De quoi tu parles avec quelqu'un qui arrive à la fin de sa vie à un âge où elle devrait juste se rejouir de la naissance future d'un petit-enfant ? La phrase habituelle "Comment ça va ?" est inutilisable. Et une fois que tu as fait le tour de la santé des enfants, du petit en chemin, des travaux dans l'appart et de quelques souvenirs plus ou moins rigolos, tu es obligée de voir l'éléphant assis sur la table basse du salon. Alors tu demandes, même si tu connais les réponses et que ces réponses sont monstrueuses à dire (et sans doute même à répéter encore et encore) et à entendre.

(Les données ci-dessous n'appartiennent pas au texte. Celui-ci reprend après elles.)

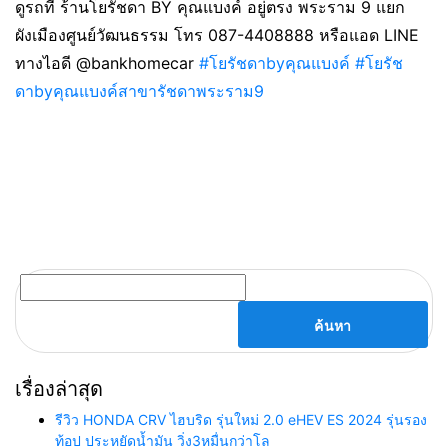
ดูรถที่ ร้านโยรัชดา BY คุณแบงค์ อยู่ตรง พระราม 9 แยก
ผังเมืองศูนย์วัฒนธรรม โทร 087-4408888 หรือแอด LINE
ทางไอดี @bankhomecar
#โยรัชดาbyคุณแบงค์
#โยรัช
ดาbyคุณแบงค์สาขารัชดาพระราม9
ค้นหา
สำหรับ:
เรื่องล่าสุด
รีวิว HONDA CRV ไฮบริด รุ่นใหม่ 2.0 eHEV ES 2024 รุ่นรอง
ท้อป ประหยัดน้ำมัน วิ่ง3หมื่นกว่าโล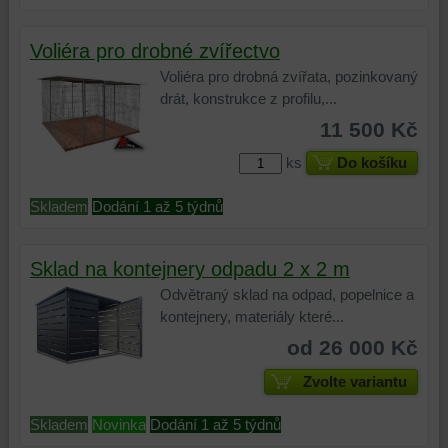
konverzních
událostí
Voliéra pro drobné zvířectvo
a
podobně.
Voliéra pro drobná zvířata, pozinkovaný
drát, konstrukce z profilu,...
11 500 Kč
ks
Do košíku
Skladem
Dodání 1 až 5 týdnů
Sklad na kontejnery odpadu 2 x 2 m
Odvětraný sklad na odpad, popelnice a
kontejnery, materiály které...
od 26 000 Kč
Zvolte variantu
Skladem
Novinka
Dodání 1 až 5 týdnů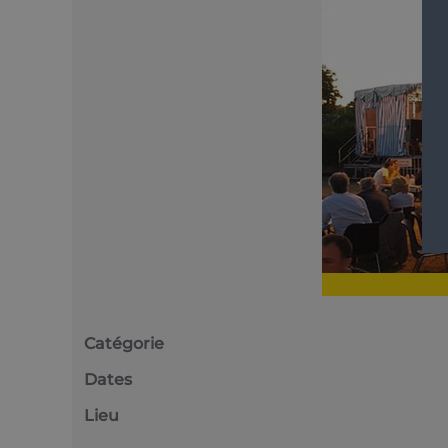
Catégorie
Dates
Lieu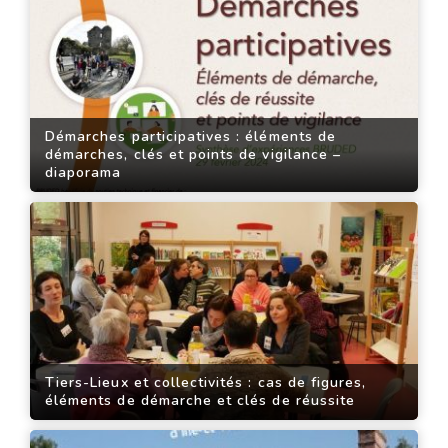
Démarches participatives : éléments de
démarches, clés et points de vigilance –
diaporama
Tiers-Lieux et collectivités : cas de figures,
éléments de démarche et clés de réussite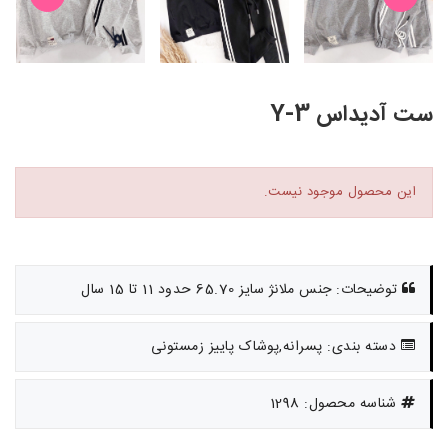
ست آدیداس Y-3
این محصول موجود نیست.
توضیحات: جنس ملانژ سایز 65.70 حدود 11 تا 15 سال
دسته بندی: پسرانه,پوشاک پاییز زمستونی
شناسه محصول: 1298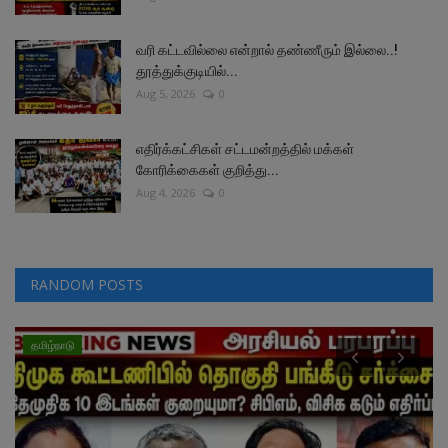
வரி கட்டவில்லை என்றால் தண்ணீரும் இல்லை..!
தூத்துக்குடியில்...
Aug 5, 2026
0
எதிர்க்கட்சிகள் சட்டமன்றத்தில் மக்கள்
கோரிக்கைகள் குறித்து...
Aug 4, 2026
0
RANDOM POSTS
தமிழ்நாடு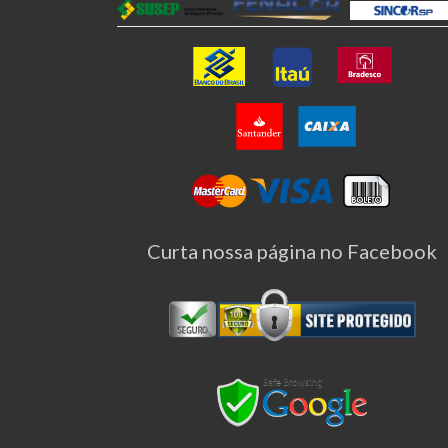
Curta nossa página no Facebook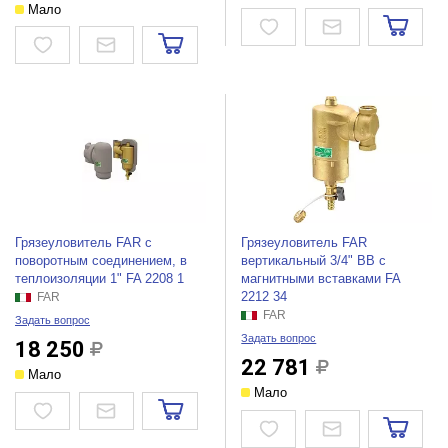
Мало
Грязеуловитель FAR с
Грязеуловитель FAR
поворотным соединением, в
вертикальный 3/4" ВВ с
теплоизоляции 1" FA 2208 1
магнитными вставками FA
2212 34
FAR
FAR
Задать вопрос
Задать вопрос
18 250
22 781
Мало
Мало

Ca revient à demander "il paraît que tu vas mourir ?" et s'entendre répondre "oui mais reprends donc une gaufrette au chocolat". A ce moment précis, forcément, les mots ne font plus les malins. Puisqu'on t'a dit non, trois fois non. Alors tu dis au-revoir ou plutôt tu dis "adiós" plus sincèrement que jamais.
Alors, parfois, au bout d'un certain temps, ces gens meurent. Sans avoir pu voir le petit dernier. Et il n'y a toujours pas de mots.